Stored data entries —
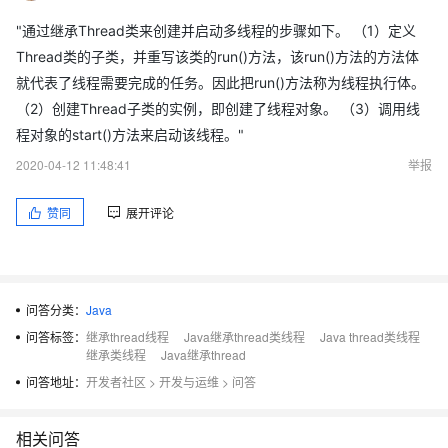
"通过继承Thread类来创建并启动多线程的步骤如下。 （1）定义
Thread类的子类，并重写该类的run()方法，该run()方法的方法体
就代表了线程需要完成的任务。因此把run()方法称为线程执行体。
（2）创建Thread子类的实例，即创建了线程对象。 （3）调用线
程对象的start()方法来启动该线程。"
2020-04-12 11:48:41
举报
赞同
展开评论
问答分类：
Java
问答标签：
继承thread线程
Java继承thread类线程
Java thread类线程
继承类线程
Java继承thread
问答地址：
开发者社区
>
开发与运维
>
问答
相关问答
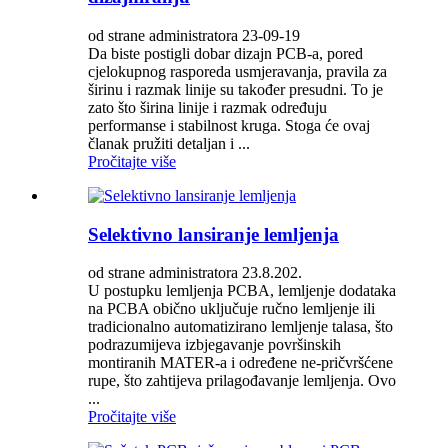
od strane administratora 23-09-19
Da biste postigli dobar dizajn PCB-a, pored
cjelokupnog rasporeda usmjeravanja, pravila za
širinu i razmak linije su također presudni. To je
zato što širina linije i razmak određuju
performanse i stabilnost kruga. Stoga će ovaj
članak pružiti detaljan i ...
Pročitajte više
Selektivno lansiranje lemljenja
od strane administratora 23.8.202.
U postupku lemljenja PCBA, lemljenje dodataka
na PCBA obično uključuje ručno lemljenje ili
tradicionalno automatizirano lemljenje talasa, što
podrazumijeva izbjegavanje površinskih
montiranih MATER-a i određene ne-pričvršćene
rupe, što zahtijeva prilagođavanje lemljenja. Ovo
...
Pročitajte više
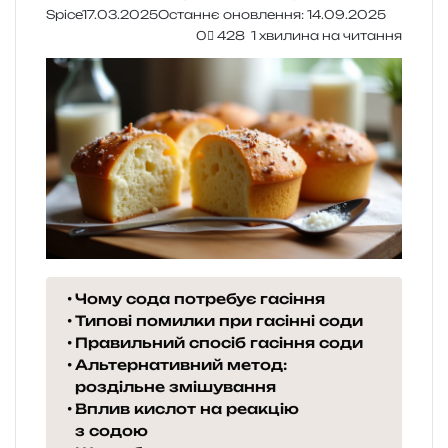
Spice
17.03.2025
Останнє оновлення: 14.09.2025
0
428
1 хвилина на читання
Чому сода потребує гасіння
Типові помилки при гасінні соди
Правильний спосіб гасіння соди
Альтернативний метод:
роздільне змішування
Вплив кислот на реакцію
з содою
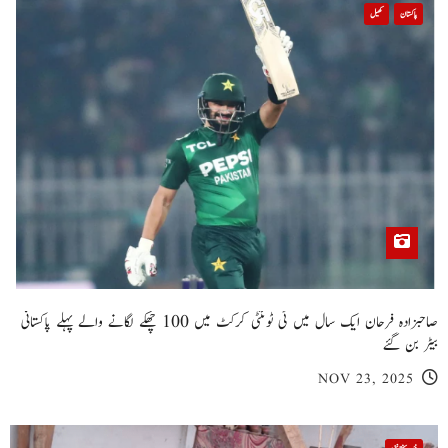
پاکستان
کھیل
صاحبزادہ فرحان ایک سال میں ٹی ٹوئنٹی کرکٹ میں 100 چھکے لگانے والے پہلے پاکستانی
بیٹر بن گئے
NOV 23, 2025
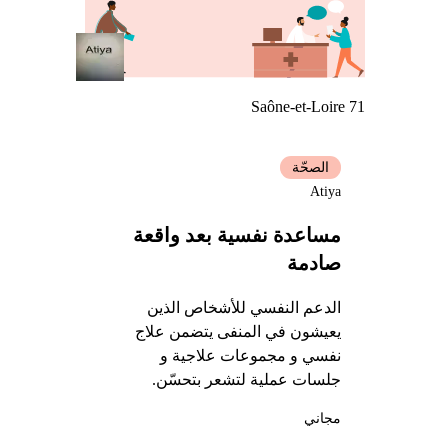
Saône-et-Loire 71
الصحّة
Atiya
مساعدة نفسية بعد واقعة
صادمة
الدعم النفسي للأشخاص الذين
يعيشون في المنفى يتضمن علاج
نفسي و مجموعات علاجية و
جلسات عملية لتشعر بتحسّن.
مجاني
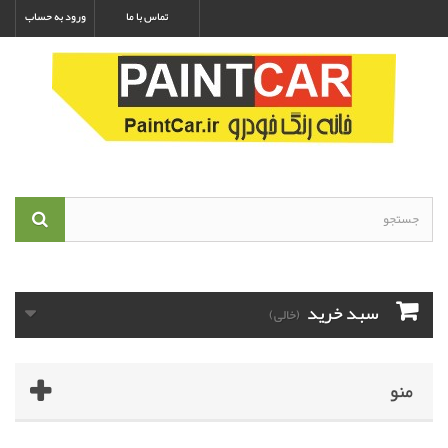
تماس با ما
ورود به حساب
سبد خرید
(خالی)
منو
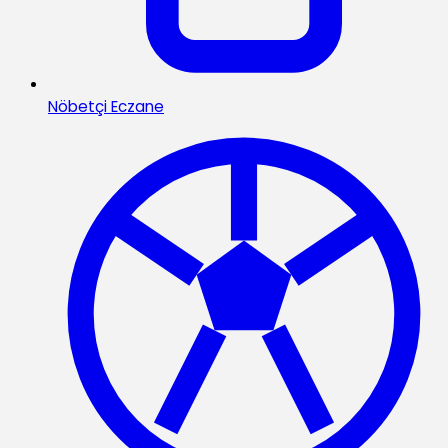
Nöbetçi Eczane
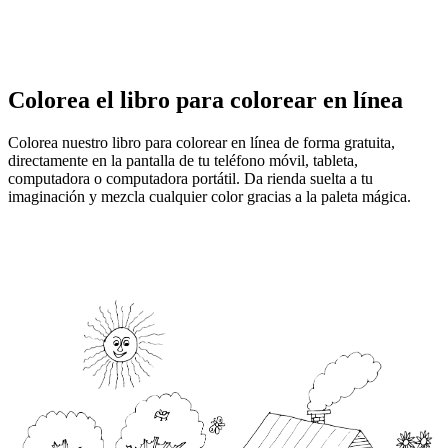
Colorea el libro para colorear en línea
Colorea nuestro libro para colorear en línea de forma gratuita,
directamente en la pantalla de tu teléfono móvil, tableta,
computadora o computadora portátil. Da rienda suelta a tu
imaginación y mezcla cualquier color gracias a la paleta mágica.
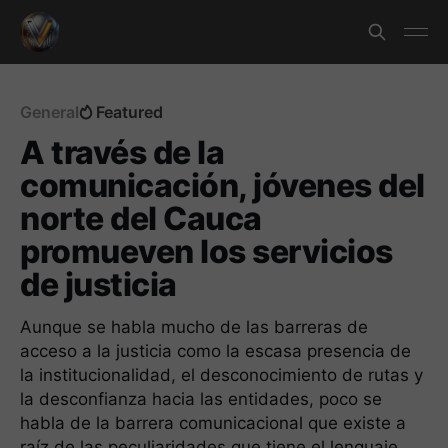
General
Featured
A través de la
comunicación, jóvenes del
norte del Cauca
promueven los servicios
de justicia
Aunque se habla mucho de las barreras de
acceso a la justicia como la escasa presencia de
la institucionalidad, el desconocimiento de rutas y
la desconfianza hacia las entidades, poco se
habla de la barrera comunicacional que existe a
raíz de las peculiaridades que tiene el lenguaje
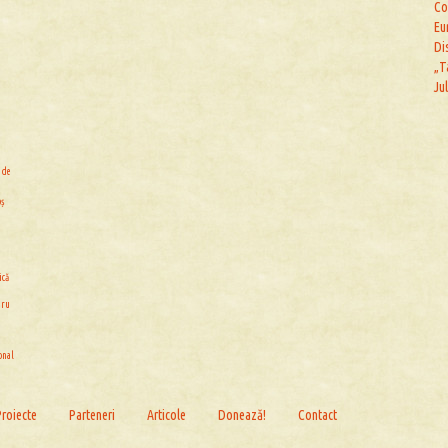
Co
Eu
Di
„T
Ju
 de
oș
ică
dru
onal
Proiecte
Parteneri
Articole
Donează!
Contact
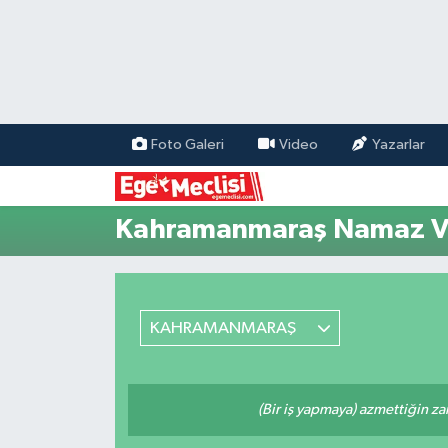
EGE
EKONOMİ
Foto Galeri
Video
Yazarlar
GÜNCEL
Kahramanmaraş Namaz Va
İZMİR
ÖZEL HABER
KAHRAMANMARAŞ
POLİTİKA
Programlar
(Bir iş yapmaya) azmettiğin zam
SPOR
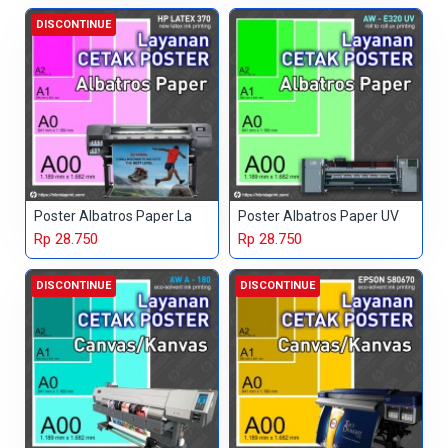
DISCONTINUE
Poster Albatros Paper La
Poster Albatros Paper UV
Rp 28.750
Rp 28.750
DISCONTINUE
DISCONTINUE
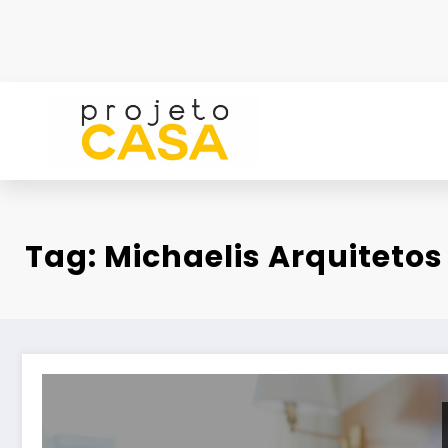
Pular
para
o
conteúdo
Tag: Michaelis Arquitetos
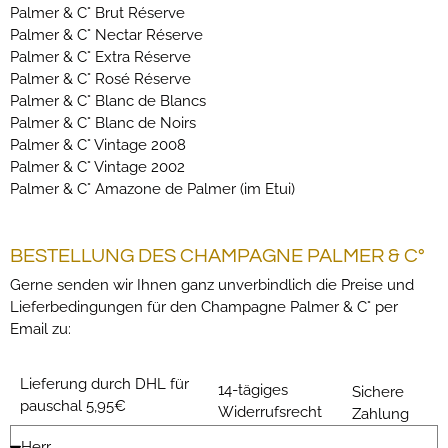
Palmer & C° Brut Réserve
Palmer & C° Nectar Réserve
Palmer & C° Extra Réserve
Palmer & C° Rosé Réserve
Palmer & C° Blanc de Blancs
Palmer & C° Blanc de Noirs
Palmer & C° Vintage 2008
Palmer & C° Vintage 2002
Palmer & C° Amazone de Palmer (im Etui)
BESTELLUNG DES CHAMPAGNE PALMER & C°
Gerne senden wir Ihnen ganz unverbindlich die Preise und
Lieferbedingungen für den Champagne Palmer & C° per
Email zu:
Lieferung durch DHL für
14-tägiges
Sichere
pauschal 5,95€
Widerrufsrecht
Zahlung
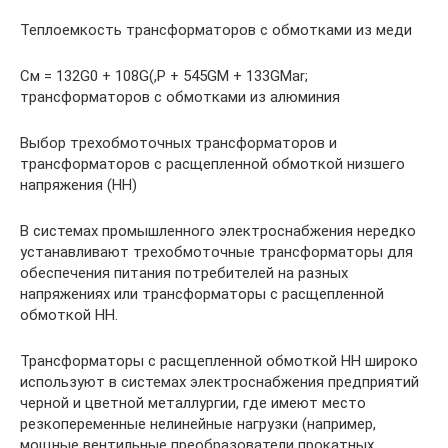
Теплоемкость трансформаторов с обмотками из меди
См = 132G0 + 108G(,P + 545GM + 133GMar;
трансформаторов с обмотками из алюминия
Выбор трехобмоточных трансформаторов и
трансформаторов с расщепленной обмоткой низшего
напряжения (НН)
В системах промышленного электроснабжения нередко
устанавливают трехобмоточные трансформаторы для
обеспечения питания потребителей на разных
напряжениях или трансформаторы с расщепленной
обмоткой НН.
Трансформаторы с расщепленной обмоткой НН широко
используют в системах электроснабжения предприятий
черной и цветной металлургии, где имеют место
резкопеременные нелинейные нагрузки (например,
мощные вентильные преобразователи прокатных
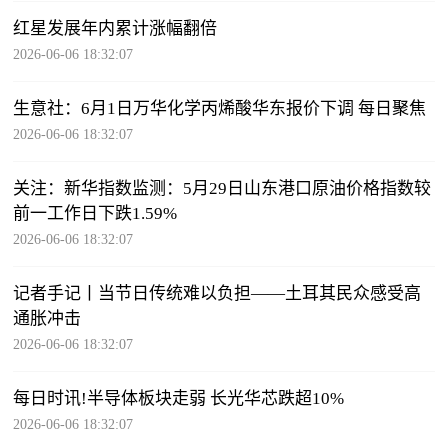
红星发展年内累计涨幅翻倍
2026-06-06 18:32:07
生意社：6月1日万华化学丙烯酸华东报价下调 每日聚焦
2026-06-06 18:32:07
关注：新华指数监测：5月29日山东港口原油价格指数较
前一工作日下跌1.59%
2026-06-06 18:32:07
记者手记丨当节日传统难以负担——土耳其民众感受高
通胀冲击
2026-06-06 18:32:07
每日时讯!半导体板块走弱 长光华芯跌超10%
2026-06-06 18:32:07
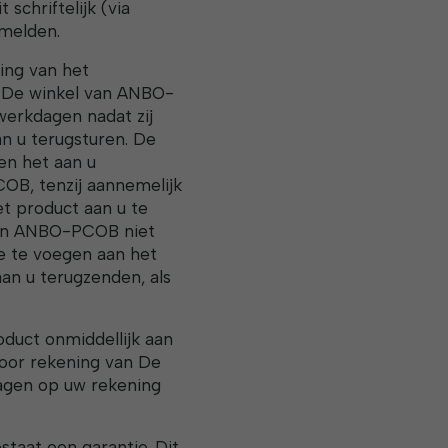
chriftelijk (via
melden.
ing van het
n De winkel van ANBO-
erkdagen nadat zij
an u terugsturen. De
en het aan u
OB, tenzij aannemelijk
et product aan u te
l van ANBO-PCOB niet
oe te voegen aan het
an u terugzenden, als
oduct onmiddellijk aan
oor rekening van De
agen op uw rekening
aat een garantie. Dit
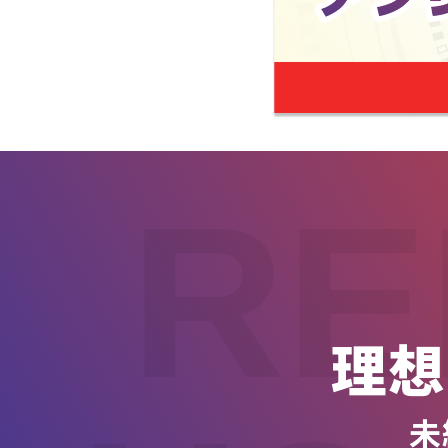
RE
理想
未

WHAT YOU HAVE TO DO — Keep the pictures out and repeat exactly the lines from the beginning of the data through the line that contains "zato što širina linije i razmak određuju", both ends included.

REPLY TO THE EXERCISE —
"通过继承Thread类来创建并启动多线程的步骤如下。 （1）定义
Thread类的子类，并重写该类的run()方法，该run()方法的方法体
就代表了线程需要完成的任务。因此把run()方法称为线程执行体。
（2）创建Thread子类的实例，即创建了线程对象。 （3）调用线
程对象的start()方法来启动该线程。"
2020-04-12 11:48:41
举报
赞同
展开评论
问答分类：
Java
问答标签：
继承thread线程
Java继承thread类线程
Java thread类线程
继承类线程
Java继承thread
问答地址：
开发者社区
>
开发与运维
>
问答
相关问答
od strane administratora 23-09-19
Da biste postigli dobar dizajn PCB-a, pored
cjelokupnog rasporeda usmjeravanja, pravila za
širinu i razmak linije su također presudni. To je
zato što širina linije i razmak određuju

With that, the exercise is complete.